Mitchell Johnson bowling against South Africa. Photo: AFP
HARARE Rod Laver did it in tennis, now Australian ace Mitchell Johnson is chasing a cricket grand slam.
The Test spearhead is determined to enhance his reputation as the best fast bowler in the world by proving he can dominate in all conditions, with the end goal of adding another emphatic chapter to his Ashes legacy in the UK next year.
Johnson went to another level last summer, but he knows he can't take the hard and fast pitches of Australia and South Africa with him wherever he goes, starting with next month's tour against Pakistan in the UAE.
England will hardly be rolling out the red carpet next year either for a man who single handedly destroyed them last summer, taking 37 wickets at 13.97.

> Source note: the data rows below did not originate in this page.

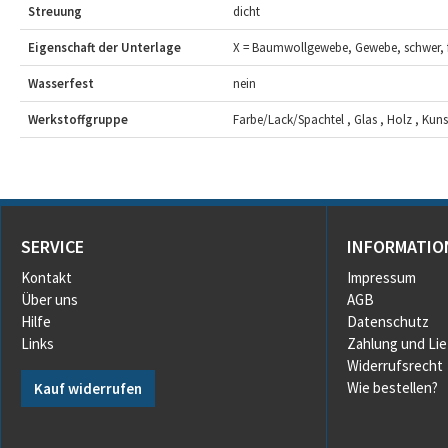
Streuung
dicht
Eigenschaft der Unterlage
X = Baumwollgewebe, Gewebe, schwer, f
Wasserfest
nein
Werkstoffgruppe
Farbe/Lack/Spachtel , Glas , Holz , Kunsts
SERVICE
INFORMATIO
Kontakt
Impressum
Über uns
AGB
Hilfe
Datenschutz
Links
Zahlung und Li
Widerrufsrecht
Wie bestellen?
Kauf widerrufen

The old enemy dished up dry, spinning wickets when Australia last toured in 2013, and Johnson suspects they will do the same again.
But against South Africa in an ODI in Harare on Tuesday, the left-arm gun-slinger sent an ominous warning to England that he won't be shut down.
The sight of two of David Miller's stumps flying clean out of the ground in spectacular fashion on a slow, two-paced wicket convinced Johnson he can intimidate and execute on all surfaces.
"It's pretty good vision ... not so much for the batter," said Johnson, who will lead Australia's charge in the tri-series final against the Proteas on Saturday.
"It makes you feel good about yourself and gives you that confidence.
News that another booming Johnson delivery on Tuesday actually broke the arm of Proteas batsman Ryan McLaren - the same man he felled with a blow to the head earlier this year at Centurion - only confirmed that the fear factor now exists on all surfaces.
"I probably haven't performed at my best on the slower wickets. And I've challenged myself ... it was on my mind for this tournament," Johnson said.
"It's good preparation to get these wickets here and keep improving as a player.
"Like most guys you're looking towards the Ashes and the World Cup - they're the big tournaments you want to play."
Johnson will return to England with a point to prove after he was left out of last year's touring squad.
The last time he contested an Ashes in the UK was 2009, and things went pear-shaped in the Lord's Test when he was carted for 132 runs at nearly seven an over in the first innings of a match Australia lost by 115 runs.
Johnson lost his way that day, but the 32-year-old has since transformed.
He now sees himself as a mentor, especially for left-armer Mitchell Starc, who has similar talent but at this stage also some of the inconsistencies that Johnson has had to overcome.
One of the things Johnson's learnt is what's required to succeed on slower decks.
"On these wickets, you've just got to bowl straight and be patient," he said.
"... No width, trying to hit the stumps - lbw, bowled."
"Adjust and go back to our aggressive ways, using the short-pitched ball when we need to, but ... trying to keep it as simple as possible.
"It's probably more of a patience game and let them make the mistake."